I also recorded some text spoken by my daughter. She spoke into a handheld digital voice recorder, that I use for interviews. The audition was pulled into Audacity over an audio cable between the recorder and my HP/Linux notebook. After a little editing for dead spots, I saved the file in .wav format.

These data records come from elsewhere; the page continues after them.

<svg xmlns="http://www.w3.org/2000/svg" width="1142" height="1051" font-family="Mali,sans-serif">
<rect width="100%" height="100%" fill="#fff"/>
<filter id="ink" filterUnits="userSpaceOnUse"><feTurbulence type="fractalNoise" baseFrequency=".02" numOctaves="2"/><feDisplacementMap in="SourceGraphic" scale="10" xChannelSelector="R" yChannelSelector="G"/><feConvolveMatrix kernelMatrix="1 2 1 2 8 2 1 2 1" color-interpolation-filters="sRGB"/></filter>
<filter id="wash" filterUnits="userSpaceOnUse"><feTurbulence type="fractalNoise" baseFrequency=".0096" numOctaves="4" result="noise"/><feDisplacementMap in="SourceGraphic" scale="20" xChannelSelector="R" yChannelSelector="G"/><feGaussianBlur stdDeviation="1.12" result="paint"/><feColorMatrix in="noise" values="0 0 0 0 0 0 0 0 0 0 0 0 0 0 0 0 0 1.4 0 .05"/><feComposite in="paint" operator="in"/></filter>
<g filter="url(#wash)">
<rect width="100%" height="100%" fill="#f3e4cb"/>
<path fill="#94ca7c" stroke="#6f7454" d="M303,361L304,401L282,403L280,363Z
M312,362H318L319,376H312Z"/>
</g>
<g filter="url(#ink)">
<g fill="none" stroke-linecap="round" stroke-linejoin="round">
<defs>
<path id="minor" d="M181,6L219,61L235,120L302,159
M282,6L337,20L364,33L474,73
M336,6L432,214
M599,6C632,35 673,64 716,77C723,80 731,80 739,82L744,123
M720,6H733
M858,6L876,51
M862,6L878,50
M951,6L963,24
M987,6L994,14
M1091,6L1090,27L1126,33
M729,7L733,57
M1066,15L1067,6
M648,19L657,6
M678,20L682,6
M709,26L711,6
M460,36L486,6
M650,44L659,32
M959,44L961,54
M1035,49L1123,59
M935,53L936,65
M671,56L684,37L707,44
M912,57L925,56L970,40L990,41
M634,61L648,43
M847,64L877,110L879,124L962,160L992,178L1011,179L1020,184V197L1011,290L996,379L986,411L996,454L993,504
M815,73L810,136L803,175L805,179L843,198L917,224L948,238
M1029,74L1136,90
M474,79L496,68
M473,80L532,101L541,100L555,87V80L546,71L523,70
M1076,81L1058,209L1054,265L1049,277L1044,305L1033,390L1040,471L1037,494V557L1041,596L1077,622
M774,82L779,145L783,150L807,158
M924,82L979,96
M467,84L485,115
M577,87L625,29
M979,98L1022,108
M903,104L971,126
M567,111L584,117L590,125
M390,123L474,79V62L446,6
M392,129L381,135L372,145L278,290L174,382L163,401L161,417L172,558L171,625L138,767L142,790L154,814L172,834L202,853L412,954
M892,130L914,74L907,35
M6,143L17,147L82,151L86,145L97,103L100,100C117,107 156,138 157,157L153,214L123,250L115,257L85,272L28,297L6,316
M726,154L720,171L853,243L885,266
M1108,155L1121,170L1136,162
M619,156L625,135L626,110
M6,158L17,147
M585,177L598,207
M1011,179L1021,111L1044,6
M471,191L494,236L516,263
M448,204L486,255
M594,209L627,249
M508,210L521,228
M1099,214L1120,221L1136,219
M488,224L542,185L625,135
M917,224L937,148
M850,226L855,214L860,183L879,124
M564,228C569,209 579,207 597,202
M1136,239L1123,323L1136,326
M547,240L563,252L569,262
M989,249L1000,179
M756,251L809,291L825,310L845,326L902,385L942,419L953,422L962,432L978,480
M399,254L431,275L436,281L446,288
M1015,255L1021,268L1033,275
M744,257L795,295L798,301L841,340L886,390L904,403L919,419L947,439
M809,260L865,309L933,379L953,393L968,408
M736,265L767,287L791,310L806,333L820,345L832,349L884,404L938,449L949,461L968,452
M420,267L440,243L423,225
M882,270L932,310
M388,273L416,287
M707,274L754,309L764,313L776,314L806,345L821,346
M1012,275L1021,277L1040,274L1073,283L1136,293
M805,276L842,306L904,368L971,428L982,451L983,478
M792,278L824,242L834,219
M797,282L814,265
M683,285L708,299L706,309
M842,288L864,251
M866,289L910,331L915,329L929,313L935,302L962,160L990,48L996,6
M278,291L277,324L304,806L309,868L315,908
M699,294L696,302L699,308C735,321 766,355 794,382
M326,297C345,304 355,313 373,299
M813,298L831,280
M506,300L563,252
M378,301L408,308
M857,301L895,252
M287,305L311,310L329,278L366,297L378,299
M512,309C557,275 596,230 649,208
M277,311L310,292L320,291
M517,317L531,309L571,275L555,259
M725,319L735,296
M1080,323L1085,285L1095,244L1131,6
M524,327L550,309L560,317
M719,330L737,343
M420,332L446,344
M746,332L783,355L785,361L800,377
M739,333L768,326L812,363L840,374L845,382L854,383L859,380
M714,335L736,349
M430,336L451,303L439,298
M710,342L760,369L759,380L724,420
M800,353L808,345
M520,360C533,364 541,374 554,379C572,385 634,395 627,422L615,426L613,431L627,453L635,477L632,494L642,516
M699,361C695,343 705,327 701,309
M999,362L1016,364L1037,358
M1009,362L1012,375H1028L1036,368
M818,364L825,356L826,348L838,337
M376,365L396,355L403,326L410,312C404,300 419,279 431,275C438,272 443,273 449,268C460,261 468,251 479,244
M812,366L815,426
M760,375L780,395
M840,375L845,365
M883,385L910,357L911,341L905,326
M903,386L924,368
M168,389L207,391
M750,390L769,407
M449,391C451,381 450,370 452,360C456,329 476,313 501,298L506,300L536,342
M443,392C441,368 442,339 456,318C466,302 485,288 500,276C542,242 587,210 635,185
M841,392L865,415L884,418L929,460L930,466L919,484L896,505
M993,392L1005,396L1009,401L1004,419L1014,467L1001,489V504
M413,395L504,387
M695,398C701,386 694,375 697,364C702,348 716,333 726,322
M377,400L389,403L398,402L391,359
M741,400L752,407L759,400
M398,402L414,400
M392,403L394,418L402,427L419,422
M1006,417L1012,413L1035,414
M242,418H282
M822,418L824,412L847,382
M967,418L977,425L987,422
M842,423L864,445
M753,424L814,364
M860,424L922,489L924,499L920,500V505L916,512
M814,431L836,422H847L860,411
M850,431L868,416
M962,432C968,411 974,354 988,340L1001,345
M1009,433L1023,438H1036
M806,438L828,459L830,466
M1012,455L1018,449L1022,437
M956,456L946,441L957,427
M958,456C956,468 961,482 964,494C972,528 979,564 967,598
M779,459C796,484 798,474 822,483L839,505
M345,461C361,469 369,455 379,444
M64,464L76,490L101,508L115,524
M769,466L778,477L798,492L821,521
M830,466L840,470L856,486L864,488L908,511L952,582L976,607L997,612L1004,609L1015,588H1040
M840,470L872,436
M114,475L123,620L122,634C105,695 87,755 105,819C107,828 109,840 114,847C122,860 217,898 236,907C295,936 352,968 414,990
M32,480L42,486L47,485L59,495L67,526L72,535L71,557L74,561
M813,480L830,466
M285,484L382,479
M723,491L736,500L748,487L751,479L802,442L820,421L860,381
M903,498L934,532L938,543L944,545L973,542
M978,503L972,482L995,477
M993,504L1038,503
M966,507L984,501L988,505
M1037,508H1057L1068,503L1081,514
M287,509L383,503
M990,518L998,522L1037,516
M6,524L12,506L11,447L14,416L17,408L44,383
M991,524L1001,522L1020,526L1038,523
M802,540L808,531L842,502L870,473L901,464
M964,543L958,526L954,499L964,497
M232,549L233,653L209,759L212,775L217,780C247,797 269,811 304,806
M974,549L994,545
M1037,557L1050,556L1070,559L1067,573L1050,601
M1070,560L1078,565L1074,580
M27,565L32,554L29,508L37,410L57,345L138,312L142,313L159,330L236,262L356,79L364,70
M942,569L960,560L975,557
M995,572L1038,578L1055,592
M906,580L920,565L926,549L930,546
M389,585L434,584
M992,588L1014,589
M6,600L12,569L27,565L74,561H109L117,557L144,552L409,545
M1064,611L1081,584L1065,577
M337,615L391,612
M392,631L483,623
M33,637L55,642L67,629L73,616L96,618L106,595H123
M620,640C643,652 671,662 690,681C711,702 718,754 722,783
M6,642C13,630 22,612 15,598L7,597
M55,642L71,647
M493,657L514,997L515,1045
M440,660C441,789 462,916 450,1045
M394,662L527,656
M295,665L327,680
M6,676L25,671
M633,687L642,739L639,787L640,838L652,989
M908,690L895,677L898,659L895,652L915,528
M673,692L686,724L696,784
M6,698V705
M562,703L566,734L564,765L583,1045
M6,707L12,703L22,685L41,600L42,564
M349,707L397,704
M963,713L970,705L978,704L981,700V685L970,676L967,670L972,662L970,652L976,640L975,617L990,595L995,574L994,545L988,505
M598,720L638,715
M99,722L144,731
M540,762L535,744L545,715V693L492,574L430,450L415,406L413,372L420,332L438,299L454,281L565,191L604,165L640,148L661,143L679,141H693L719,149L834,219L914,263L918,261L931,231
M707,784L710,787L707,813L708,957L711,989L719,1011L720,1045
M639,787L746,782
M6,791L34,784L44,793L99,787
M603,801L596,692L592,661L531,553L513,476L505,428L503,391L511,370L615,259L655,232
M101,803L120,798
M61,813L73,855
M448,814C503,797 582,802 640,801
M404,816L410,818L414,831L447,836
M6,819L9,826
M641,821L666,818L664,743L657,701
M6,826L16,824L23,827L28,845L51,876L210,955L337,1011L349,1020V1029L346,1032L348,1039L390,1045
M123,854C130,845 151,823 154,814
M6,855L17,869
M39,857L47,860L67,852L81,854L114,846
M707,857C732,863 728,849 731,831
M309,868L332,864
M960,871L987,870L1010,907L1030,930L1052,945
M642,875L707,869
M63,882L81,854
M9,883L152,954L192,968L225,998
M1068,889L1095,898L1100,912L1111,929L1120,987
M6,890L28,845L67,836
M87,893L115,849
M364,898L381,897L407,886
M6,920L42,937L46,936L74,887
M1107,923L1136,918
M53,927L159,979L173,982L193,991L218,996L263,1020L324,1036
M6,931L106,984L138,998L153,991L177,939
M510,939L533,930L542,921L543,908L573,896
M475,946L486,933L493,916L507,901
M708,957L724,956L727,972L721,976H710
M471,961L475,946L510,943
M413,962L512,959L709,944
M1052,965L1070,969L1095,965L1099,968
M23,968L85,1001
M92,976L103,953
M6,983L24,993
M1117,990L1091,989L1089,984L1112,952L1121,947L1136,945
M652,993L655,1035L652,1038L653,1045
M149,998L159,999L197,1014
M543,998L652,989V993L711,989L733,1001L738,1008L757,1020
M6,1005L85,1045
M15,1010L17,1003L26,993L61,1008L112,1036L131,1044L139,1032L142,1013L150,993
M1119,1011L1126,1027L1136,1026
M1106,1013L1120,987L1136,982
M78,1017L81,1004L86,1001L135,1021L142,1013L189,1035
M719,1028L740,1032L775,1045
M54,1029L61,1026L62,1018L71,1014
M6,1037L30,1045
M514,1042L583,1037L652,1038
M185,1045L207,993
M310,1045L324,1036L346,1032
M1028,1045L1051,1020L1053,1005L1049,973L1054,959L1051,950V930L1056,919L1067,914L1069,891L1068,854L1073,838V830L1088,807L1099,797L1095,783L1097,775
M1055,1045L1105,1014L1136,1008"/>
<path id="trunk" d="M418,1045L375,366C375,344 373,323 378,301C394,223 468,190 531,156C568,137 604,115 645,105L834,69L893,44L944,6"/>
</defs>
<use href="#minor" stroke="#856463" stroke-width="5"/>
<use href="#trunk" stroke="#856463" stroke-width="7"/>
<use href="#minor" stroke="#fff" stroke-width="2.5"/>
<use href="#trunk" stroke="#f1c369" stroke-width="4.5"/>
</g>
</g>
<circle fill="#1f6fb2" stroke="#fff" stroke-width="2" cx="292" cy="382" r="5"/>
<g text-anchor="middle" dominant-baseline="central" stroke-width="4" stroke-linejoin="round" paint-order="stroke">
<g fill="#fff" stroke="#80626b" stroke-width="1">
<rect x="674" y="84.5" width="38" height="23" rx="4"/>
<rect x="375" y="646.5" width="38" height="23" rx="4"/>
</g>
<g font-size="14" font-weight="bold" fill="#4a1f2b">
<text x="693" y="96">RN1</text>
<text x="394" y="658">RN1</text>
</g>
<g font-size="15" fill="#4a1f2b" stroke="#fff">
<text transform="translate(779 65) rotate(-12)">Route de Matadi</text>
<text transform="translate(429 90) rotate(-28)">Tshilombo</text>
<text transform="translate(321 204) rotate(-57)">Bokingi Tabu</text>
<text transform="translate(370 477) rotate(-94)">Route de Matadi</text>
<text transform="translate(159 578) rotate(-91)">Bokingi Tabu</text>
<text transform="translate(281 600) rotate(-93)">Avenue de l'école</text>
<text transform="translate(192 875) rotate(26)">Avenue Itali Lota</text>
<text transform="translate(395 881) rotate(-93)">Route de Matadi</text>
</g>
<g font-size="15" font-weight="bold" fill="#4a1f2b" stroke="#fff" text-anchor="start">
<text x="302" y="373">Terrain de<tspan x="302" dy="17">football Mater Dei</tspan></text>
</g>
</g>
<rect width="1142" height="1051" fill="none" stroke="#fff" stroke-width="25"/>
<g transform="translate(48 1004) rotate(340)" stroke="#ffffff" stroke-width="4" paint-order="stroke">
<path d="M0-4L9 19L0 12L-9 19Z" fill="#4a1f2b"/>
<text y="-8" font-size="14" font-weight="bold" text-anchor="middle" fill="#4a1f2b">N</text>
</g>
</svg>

Recognition wasn't very good for my daughter's brief recitation of a page from a story book. I'd be surprised if it topped 5%. On balance, we should keep a few things in mind.
- She has a soft, higher pitched voice.
- There were frequent stops and starts, while reading a sentence.
- Kids don't always read smoothly.
- And, kids definitely don't enunciate consistently.
I had pretty good results when I paid careful attention to speaking clearly and deliberately. I'm sure there are ways to optimise the software, for a higher kid-speech recognition level.